Acknowledgements,
notes and discussion points for book clubs
Twenty years ago, my wife-to-be (herself born and brought up in Trinidad & Tobago) invited me to join her on a trip to experience her beloved homeland. Little did I suspect that during this first visit I was being auditioned as suitable husband material. However, I passed her test with at least a high Merit because, like my hero Gabriel, I immediately relished the islands’ colours and contrasts, interacted with the inhabitants and developed a lasting obsession with photographing its extraordinary bird life. I am now irrevocably invested in the ecological wellbeing of Tobago and the welfare of its people – with some of whom I have forged lifelong friendships, and in whose company, like Gabriel, I feel completely at home. To my wife Julie Baker (née ffrench), then – for all the above, for her textual edits, for tolerating an ofttimes mutinous author/husband, and for cajoling me out of my own Eurocentric comfort zone – I am profoundly grateful.

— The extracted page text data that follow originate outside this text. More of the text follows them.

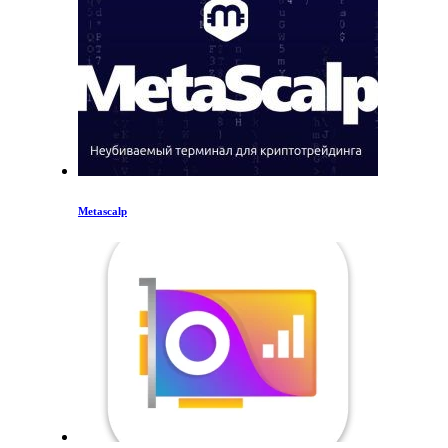
Metascalp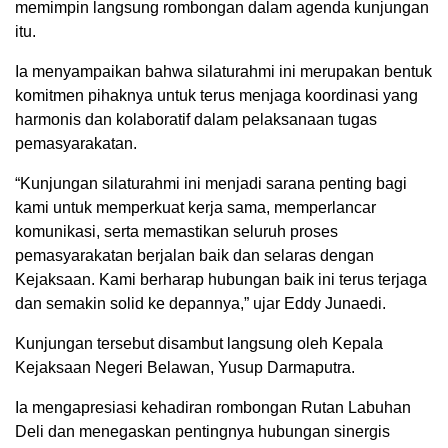
memimpin langsung rombongan dalam agenda kunjungan
itu.
Ia menyampaikan bahwa silaturahmi ini merupakan bentuk
komitmen pihaknya untuk terus menjaga koordinasi yang
harmonis dan kolaboratif dalam pelaksanaan tugas
pemasyarakatan.
“Kunjungan silaturahmi ini menjadi sarana penting bagi
kami untuk memperkuat kerja sama, memperlancar
komunikasi, serta memastikan seluruh proses
pemasyarakatan berjalan baik dan selaras dengan
Kejaksaan. Kami berharap hubungan baik ini terus terjaga
dan semakin solid ke depannya,” ujar Eddy Junaedi.
Kunjungan tersebut disambut langsung oleh Kepala
Kejaksaan Negeri Belawan, Yusup Darmaputra.
Ia mengapresiasi kehadiran rombongan Rutan Labuhan
Deli dan menegaskan pentingnya hubungan sinergis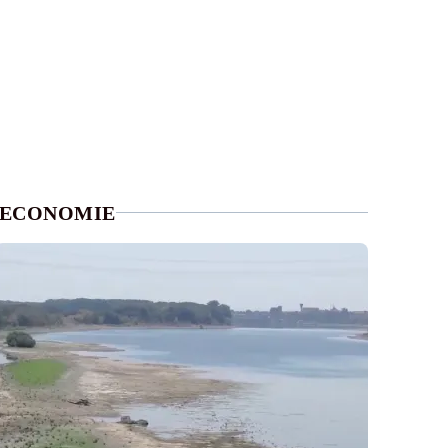
ECONOMIE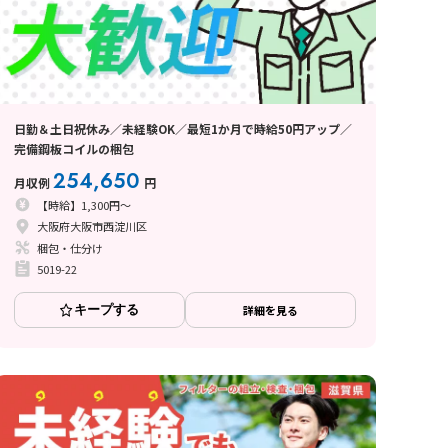
日勤＆土日祝休み／未経験OK／最短1か月で時給50円アップ／
完備鋼板コイルの梱包
254,650
月収例
円
【時給】1,300円～
大阪府大阪市西淀川区
梱包・仕分け
5019-22
キープする
詳細を見る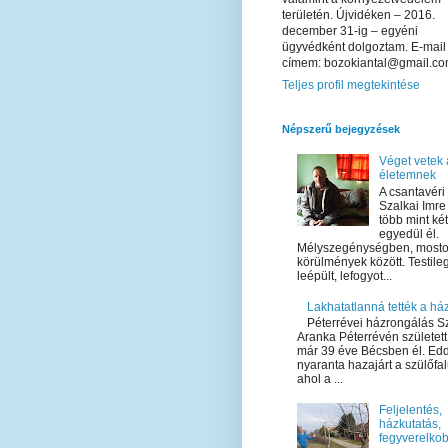
területén. Újvidéken – 2016.
december 31-ig – egyéni
ügyvédként dolgoztam. E-mail
címem: bozokiantal@gmail.c
Teljes profil megtekintése
Népszerű bejegyzések
Véget vetek 
életemnek
A csantavéri
Szalkai Imre
több mint ké
egyedül él.
Mélyszegénységben, most
körülmények között. Testile
leépült, lefogyot...
Lakhatatlanná tették a há
Péterrévei házrongálás 
Aranka Péterrévén született
már 39 éve Bécsben él. Ed
nyaranta hazajárt a szülőfa
ahol a ...
Feljelentés,
házkutatás,
fegyverelko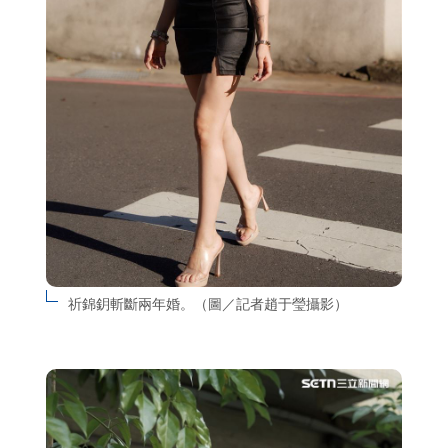
祈錦鈅斬斷兩年婚。（圖／記者趙于瑩攝影）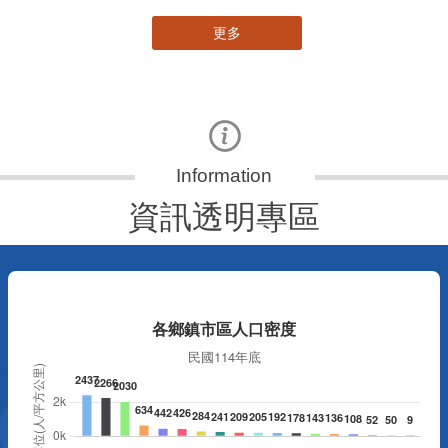
更多
資訊透明專區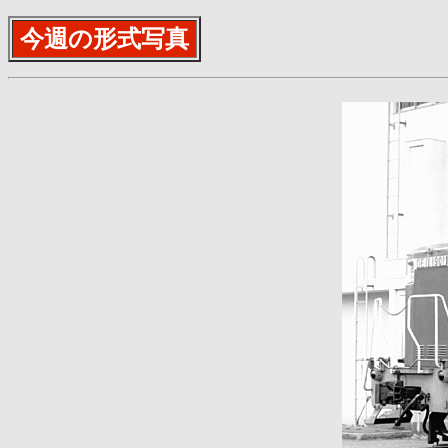
今週の形式写真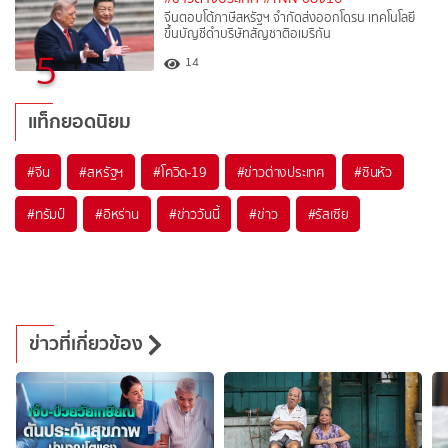
จีนตอบโต้ภาษีสหรัฐฯ จำกัดส่งออกโดรน เทคโนโลยี
ขึ้นบัญชีดำบริษัทสัญชาติอเมริกัน
5
14
แท็กยอดนิยม
#
จีน
#
สหรัฐฯ
#
โควิด-19
#
ข่าวต่างประเทศ
#
ซินหัว
#
ทรัมป์
#
อิหร่าน
#
ข่าววันนี้
#
ข่าว
#
รัสเซีย
ข่าวที่เกี่ยวข้อง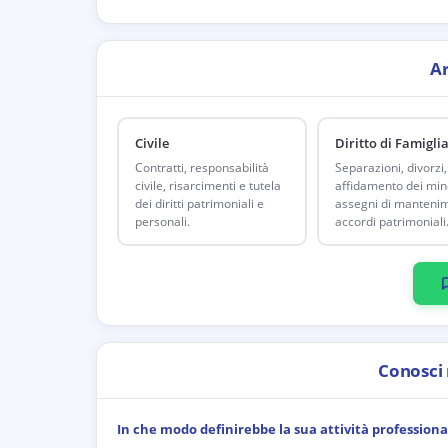
A
Civile
Diritto di Famigli
Contratti, responsabilità
Separazioni, divorzi,
civile, risarcimenti e tutela
affidamento dei mino
dei diritti patrimoniali e
assegni di manteni
personali.
accordi patrimoniali
Conosci
In che modo definirebbe la sua attività professiona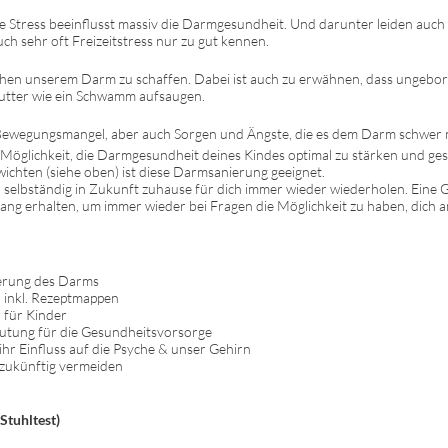
 Stress beeinflusst massiv die Darmgesundheit. Und darunter leiden auch 
ch sehr oft Freizeitstress nur zu gut kennen.
hen unserem Darm zu schaffen. Dabei ist auch zu erwähnen, dass ungebor
utter wie ein Schwamm aufsaugen.
wegungsmangel, aber auch Sorgen und Ängste, die es dem Darm schwer m
Möglichkeit, die Darmgesundheit deines Kindes optimal zu stärken und gesu
ichten (siehe oben) ist diese Darmsanierung geeignet.
u selbständig in Zukunft zuhause für dich immer wieder wiederholen. Ein
lang erhalten, um immer wieder bei Fragen die Möglichkeit zu haben, dich 
ierung des Darms
inkl. Rezeptmappen
für Kinder
utung für die Gesundheitsvorsorge
r Einfluss auf die Psyche & unser Gehirn
zukünftig vermeiden
Stuhltest)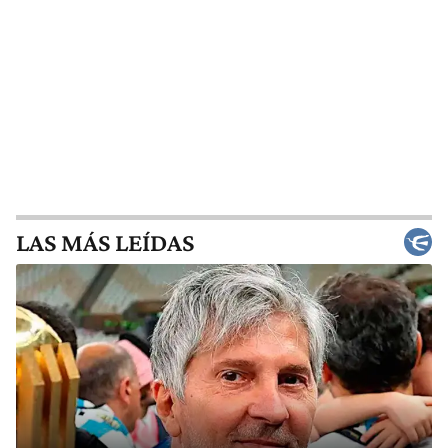
LAS MÁS LEÍDAS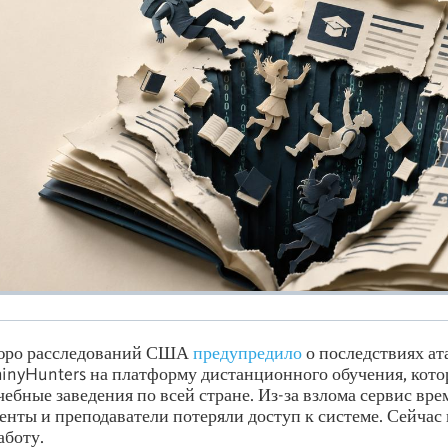
юро расследований США
предупредило
о последствиях ат
inyHunters на платформу дистанционного обучения, кото
чебные заведения по всей стране. Из-за взлома сервис вр
уденты и преподаватели потеряли доступ к системе. Сейча
аботу.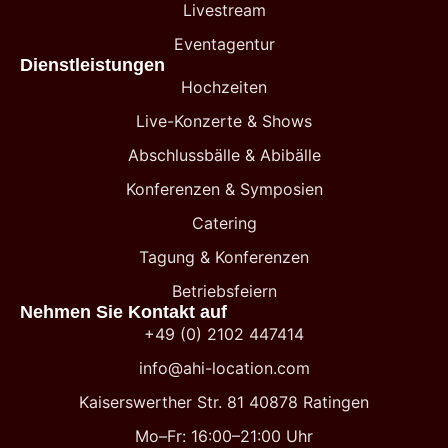
Livestream
Eventagentur
Dienstleistungen
Hochzeiten
Live-Konzerte & Shows
Abschlussbälle & Abibälle
Konferenzen & Symposien
Catering
Tagung & Konferenzen
Betriebsfeiern
Nehmen Sie Kontakt auf
+49 (0) 2102 447414
info@ahi-location.com
Kaiserswerther Str. 81 40878 Ratingen
Mo–Fr: 16:00–21:00 Uhr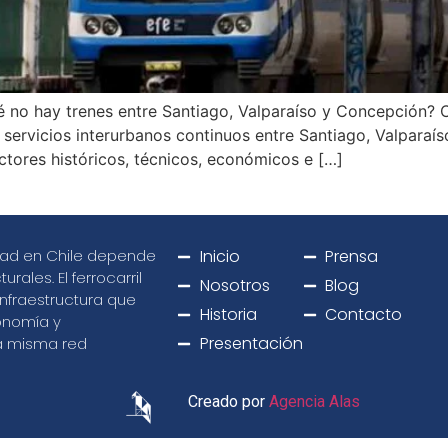
qué no hay trenes entre Santiago, Valparaíso y Concepción? 
n servicios interurbanos continuos entre Santiago, Valpara
ctores históricos, técnicos, económicos e […]
lidad en Chile depende
Inicio
Prensa
rales. El ferrocarril
Nosotros
Blog
infraestructura que
Historia
Contacto
conomía y
Presentación
na misma red
Creado por
Agencia Alas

I must also credit Julie for the dazzling dawn photo (taken from Erasmus Cove over Bloody Bay, Tobago) which has been used for the book cover.
With regard to Obeah traditions and Tobago folklore, I am indebted to Giselle Alleyne, Maisha Oben, Nicole Richards, Nikeisha Alfonso, Africka Alexander, Trevor McBarrow, Cheri-Ann Pascall, Wendy Mohammed, Shurland James, Randall Dubery and, most of all, Regina Dumas and Desmond Wright at the Cuffie River ecolodge. Vivid first-hand reports of supernatural goings-on were my initial inspiration to begin writing, and these have – most of them – been included in this story. I am also grateful to Yvonne Ramsey-Asankuthus for plot inspiration derived from the blue of her eyes, and to Tele Cruz for allowing me to use both the name of his bar and that of the Fog Angels J’ouvert and Mas Band for the Carnival scenes.
I am particularly grateful to Matt and Jayne Mitchell, he for being the original adopted Ghanaian and his wife for countenancing the thought of her husband’s story being fictionalised in the first place. Huge thanks too to Carol Kent and Trisha Baker for their work in checking the novel’s religious content, and to Emma Lee-Potter, Andrew Eames, David Pick and Rachel Lee Young who read drafts at various stages and made endlessly supportive and constructive comments. Special thanks though must go to Joanne Husain and Faraaz Abdool for their dedicated labour in narrative continuity and the wrangling of my dialogue into colloquial Trini.
For their feats of elegant typesetting, layout, cover design, advice and generally being whinged at, immense gratitude to Kim and Sinclair at Indie Authors World.
However, the novel would never have reached fruition without the painstaking work of my editor and literary guru, KT Forster. She it was who withstood blasts of bad-temper and outraged ego from an author who on occasion (i.e. usually) needed a day or two to realise that the striking though of a word, sentence or entire paragraph was all to the good. I thank KT for her patience, advice, good humour and unstinting support.
With special thanks for their contributions to this website:
Rachel Lee Young, photographer and purveyor of hummingbird-themed artefacts, for reading an early draft of the novel (and enjoying it even without menaces) and for the Carnival images featured in this site. Click the link for her own website below, Land of the Hummingbird.
For generously allowing me to use their extraordinary images on this site, special thanks are due to Olga "Madpanjumbie" of Underworld Creeperz NXG, and Jesse Fournellier of Next level Devils in Paramin, Trinidad.
Joanne Husain for (literally in England, and then virtually from Trinidad) holding my hand and smacking me upside the head until I understood that even I could put this website together if I would only stop shouting at the computer for a minute. Not to mention her husband, photographer, birder and environmentalist, Faraaz Abdool for writing a beautiful foreword to the novel. Click below for his website.
Philip Baker for further hand-holding during the (to an old person) arduous and endlessly repetitive and frustrating process of persuading GoDaddy and Google to talk to each other in order to launch this site.
And finally, to Chris Read, fearless manipulator of computer programmes, servers, websites and incompetent amateur users thereof (such as yours truly), many thanks indeed, guvnor, for getting this website over the line and into the realms of usefulness and user satisfaction.